7 Ekim 2010 Perşembe

Sessiz bir sonbahar sabahı saat 5 sularında evdeki yavru kediyle vedalaşıp yola çıkmıştım ve güne sokakta gördüğüm İspanyol polislere "Hola!" diyerek başladım. Gün doğmadan yola çıkmamın sebebi Madrid’e otobüsle 2-2:30 saat mesafede bir kasabada ikamet ediyor olmamdı. Uçağım öğleden sonraydı ama bir sonraki otobüsle uçağa yetişmem riskli olabilirdi. Plansız gezimde sabit olan tek nokta Madrid-Milano arası gidiş-dönüş aldığım uçak biletiydi.

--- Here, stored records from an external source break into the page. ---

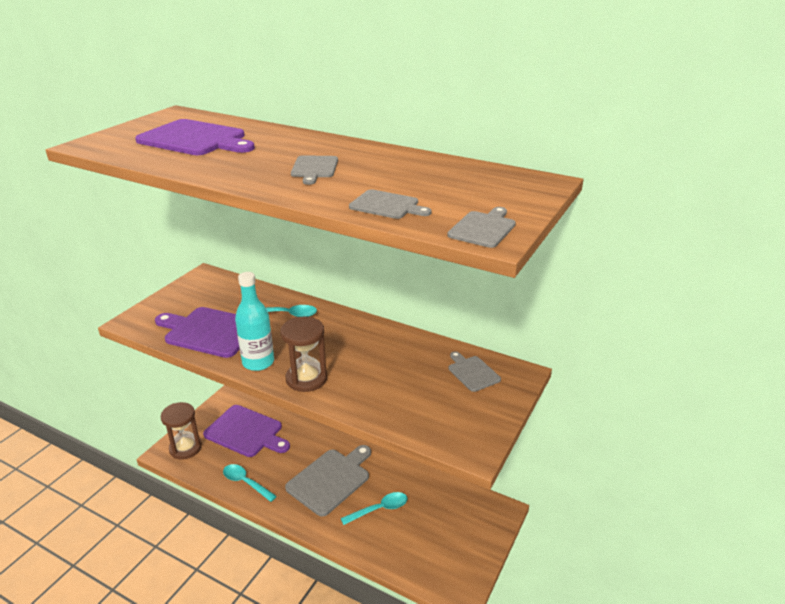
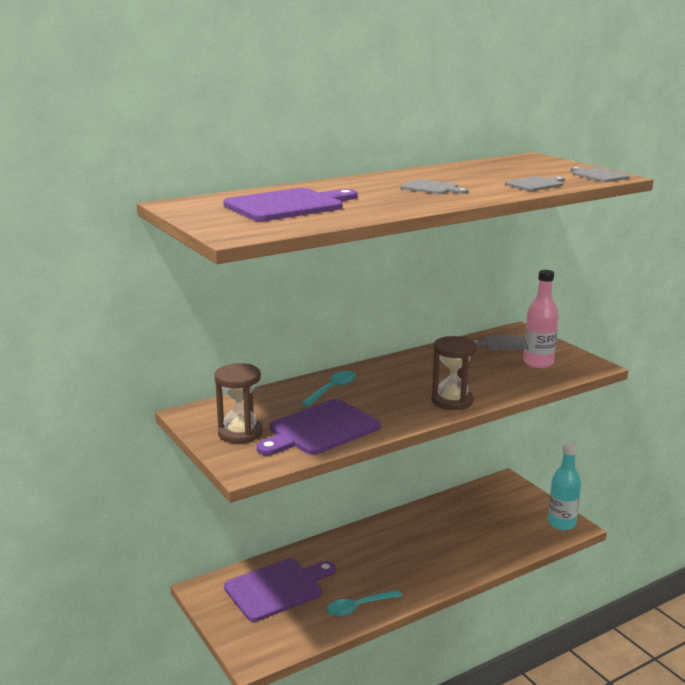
camera: 60 degrees left, 10 degrees down
(185, 448) = (260, 640): brown hourglass -> brown hourglass (240, 433)
(258, 362) = (404, 416): turquoise bottle -> turquoise bottle (561, 523)
(330, 479) = (400, 553): grey cutting board -> none
(379, 509) = (460, 537): turquoise spoon -> none
(443, 408) = (538, 363): none -> pink bottle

Saat sabah 8, yer Büyük Madrid Otogarı, birkaç metro aktarmasıyla en yakın Decathlon’u buldum ve çanta, suluk ve yağmurluk aldım. Çantam vardı ama bu uzun yolculuk için belden kavramalı daha fazla hacimli bir dağcılık çantası aldım. BIONNASSAY 32 sırt çantası, uçakta kabin içi baş kısmındaki bölmelere uygun boyutlarda. Bu nedenle easyJet gibi ucuz havayolu firmalarında fazladan ücret ödemeniz gerekmiyor. Artık çantam da vardı ve her şey hazırdı. Madrid’e erkenden geldiğim için rahat rahat Barajas havaalanına gittim ve kısa bir gecikmenin ardından yola çıktık.